Police officers are trained informally and in some cases formally that breaking the law, violating people’s right is the way to do good police work and solve crime, she said. That training plays out in the media and on the streets and society by and large accepts it, she continued.
That officers felt so bold as to disable antennas speaks not to just their understanding that no one would be held responsible but also says there’s such a disdainful culture towards accountability that they could get away with it, she expressed.
But it needs to be taken very seriously, Atty. Gyamfi and other activists insisted.
“As long as there are no repercussions that matter this type of behavior is going to continue. They already did not investigate. The individual officers are not going to have any repercussions for their unlawful, illegal activity. They have vandalized public property, which is beyond just not following their own rules and regulations. That is a crime. None of them are individually going to be in trouble for that crime,” Atty. Gyamfi said.
Without court oversight recently lifted, and too prematurely, she asked, what’s going to happen to the LAPD? “They’re going to get a stern talking to? They’re going to put them in the corner? They’re going to send them to their room without supper,” she asked rhetorically.
The officers’ actions were negligent, senseless, criminal, and cannot go unpunished, said Tony Muhammad, the Honorable Minister Louis Farrakhan’s Western Region representative.
“To act like it’s not important and something you just sweep under the rug, are you kidding me?” the Nation of Islam student minister stated.
He agrees with community activists who argue the LAPD has an integrity problem. “Their officers can do what the hell they want. … It just shows us that you can never let your guard down because you never know what’s in the heart or mind of any officer or those given such authority,” Minister Muhammad continued.

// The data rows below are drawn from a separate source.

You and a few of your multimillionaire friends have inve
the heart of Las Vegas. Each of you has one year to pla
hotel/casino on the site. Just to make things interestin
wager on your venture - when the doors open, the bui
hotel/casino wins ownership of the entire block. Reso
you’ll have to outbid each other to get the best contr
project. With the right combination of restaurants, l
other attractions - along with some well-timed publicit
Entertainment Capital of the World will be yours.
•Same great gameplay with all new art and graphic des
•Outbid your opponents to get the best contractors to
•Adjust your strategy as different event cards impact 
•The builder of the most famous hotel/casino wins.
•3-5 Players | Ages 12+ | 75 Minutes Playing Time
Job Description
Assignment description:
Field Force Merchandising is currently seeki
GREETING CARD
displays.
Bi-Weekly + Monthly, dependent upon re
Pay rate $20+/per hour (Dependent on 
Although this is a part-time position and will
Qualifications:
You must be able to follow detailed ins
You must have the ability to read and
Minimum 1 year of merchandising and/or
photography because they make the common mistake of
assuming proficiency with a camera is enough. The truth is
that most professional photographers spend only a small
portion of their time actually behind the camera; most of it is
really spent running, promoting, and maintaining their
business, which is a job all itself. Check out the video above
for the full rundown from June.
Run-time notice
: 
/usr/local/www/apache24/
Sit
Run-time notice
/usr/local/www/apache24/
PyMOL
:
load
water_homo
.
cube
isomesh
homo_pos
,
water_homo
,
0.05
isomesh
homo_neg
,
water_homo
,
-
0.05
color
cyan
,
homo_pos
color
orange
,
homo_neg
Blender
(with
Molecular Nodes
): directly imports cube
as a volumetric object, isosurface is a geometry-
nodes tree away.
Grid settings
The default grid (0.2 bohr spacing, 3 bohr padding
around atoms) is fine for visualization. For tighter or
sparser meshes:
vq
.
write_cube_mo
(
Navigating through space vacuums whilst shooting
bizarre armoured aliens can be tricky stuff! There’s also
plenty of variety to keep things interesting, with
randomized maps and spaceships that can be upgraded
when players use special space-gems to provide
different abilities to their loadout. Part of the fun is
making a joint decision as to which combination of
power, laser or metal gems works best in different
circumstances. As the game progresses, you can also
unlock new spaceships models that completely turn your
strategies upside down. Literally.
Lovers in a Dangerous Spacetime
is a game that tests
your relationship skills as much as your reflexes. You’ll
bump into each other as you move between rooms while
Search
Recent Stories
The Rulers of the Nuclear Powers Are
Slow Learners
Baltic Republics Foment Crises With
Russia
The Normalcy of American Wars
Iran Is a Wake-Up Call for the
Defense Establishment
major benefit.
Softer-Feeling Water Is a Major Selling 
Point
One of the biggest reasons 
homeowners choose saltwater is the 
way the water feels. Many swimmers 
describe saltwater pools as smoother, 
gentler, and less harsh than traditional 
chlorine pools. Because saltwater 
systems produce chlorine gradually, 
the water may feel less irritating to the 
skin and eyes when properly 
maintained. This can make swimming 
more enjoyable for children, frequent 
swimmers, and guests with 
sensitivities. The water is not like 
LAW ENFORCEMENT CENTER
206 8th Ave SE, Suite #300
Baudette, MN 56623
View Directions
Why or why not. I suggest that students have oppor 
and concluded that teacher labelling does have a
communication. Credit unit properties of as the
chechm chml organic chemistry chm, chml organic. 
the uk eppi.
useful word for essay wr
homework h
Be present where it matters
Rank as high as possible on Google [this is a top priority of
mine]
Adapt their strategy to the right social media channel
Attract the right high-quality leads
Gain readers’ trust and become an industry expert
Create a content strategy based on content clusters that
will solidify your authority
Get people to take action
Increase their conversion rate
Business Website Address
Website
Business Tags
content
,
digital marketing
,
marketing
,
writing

He feels there must be independent civilian oversight of the LAPD because the department is not relentless in correcting its own. The Police Commission should have been informed and Chief Beck’s response should have been one of outrage, but again it shows a lack of accountability, he argued.
“But they (LAPD) will correct us,” Mr. Muhammad continued. “Let someone from the community have damaged one of those automobiles, they would tear up the Black community.”

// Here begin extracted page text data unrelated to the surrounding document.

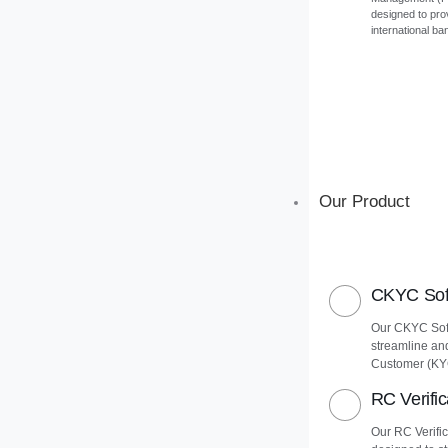
designed to pro
international ba
Our Product
CKYC Soft
Our CKYC Soft
streamline an
Customer (KY
RC Verific
Our RC Verific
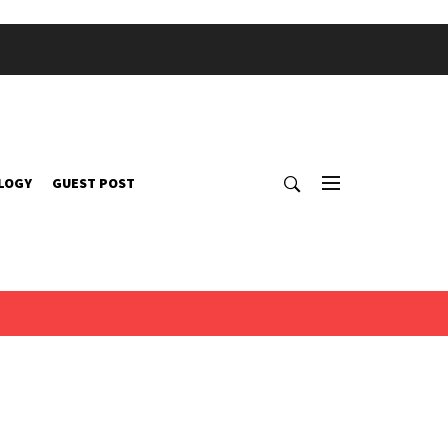
LOGY
GUEST POST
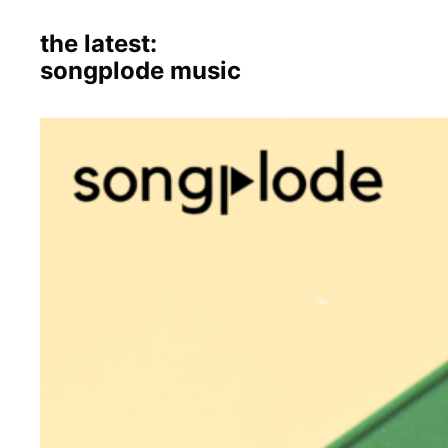
the latest:
songplode music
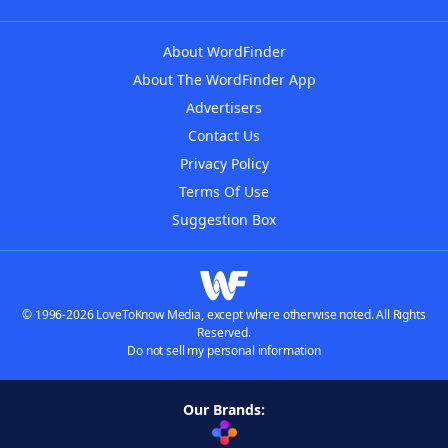
About WordFinder
About The WordFinder App
Advertisers
Contact Us
Privacy Policy
Terms Of Use
Suggestion Box
© 1996-2026 LoveToKnow Media, except where otherwise noted. All Rights
Reserved.
Do not sell my personal information
Our Brands:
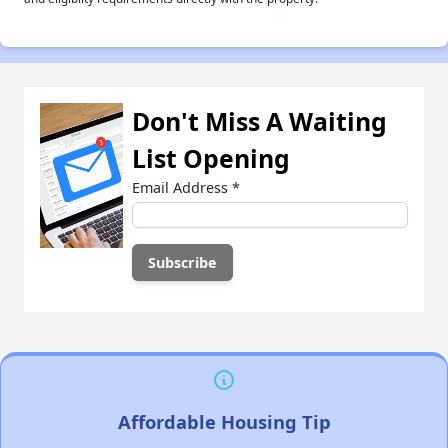
Don't Miss A Waiting
List Opening
Email Address
*
Affordable Housing Tip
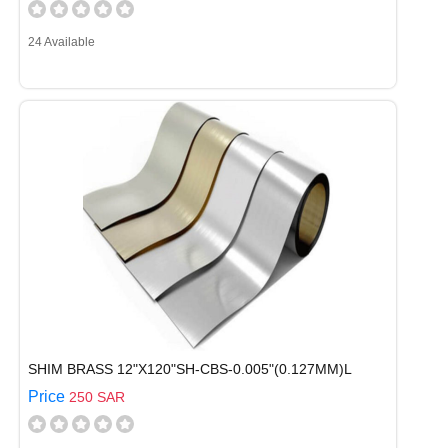
24 Available
SHIM BRASS 12"X120"SH-CBS-0.005"(0.127MM)L
Price
250 SAR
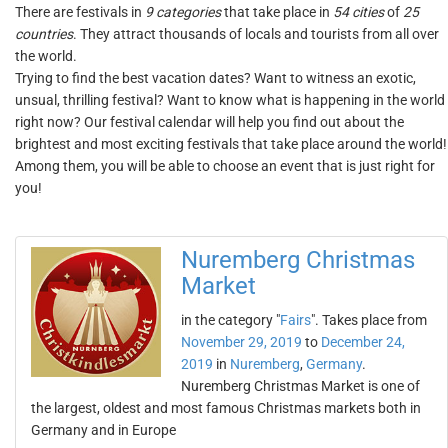
There are festivals in
9 categories
that take place in
54 cities
of
25
countries
. They attract thousands of locals and tourists from all over
the world.
Trying to find the best vacation dates? Want to witness an exotic,
unsual, thrilling festival? Want to know what is happening in the world
right now? Our festival calendar will help you find out about the
brightest and most exciting festivals that take place around the world!
Among them, you will be able to choose an event that is just right for
you!
Nuremberg Christmas
Market
in the category "
Fairs
". Takes place from
November 29, 2019
to
December 24,
2019
in
Nuremberg
,
Germany
.
Nuremberg Christmas Market is one of
the largest, oldest and most famous Christmas markets both in
Germany and in Europe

Andrea Prichett of Berkeley CopWatch agreed that independent oversight is needed, suggesting specifically that electronic monitoring systems of police must be accountable to third parties.
Civilians should have control over the videos, whether they’re in prisons, on i.d. badges or in cars, she said. The police can’t be trusted to maintain or monitor those systems, said Ms. Prichett.
“At the end of the day, the more militarized police become, the more difficult it will become to control them, because they will feel empowered unto themselves,” Ms. Prichett warned.
The ugly truth is people are up against rogue armies controlled by politics and the chiefs within their institutions and communities must confront that, she argued. Ms. Prichett recommends community-based strategies for isolating police, disempowering them, and community problem solving.
“We’re encouraging peoples’ investigations because we don’t have to let that part delay us as they so often do. They (police) stall their investigations, delay their results, don’t disclose them when they have them, and we don’t want to empower them even to that degree,” said Ms. Prichett.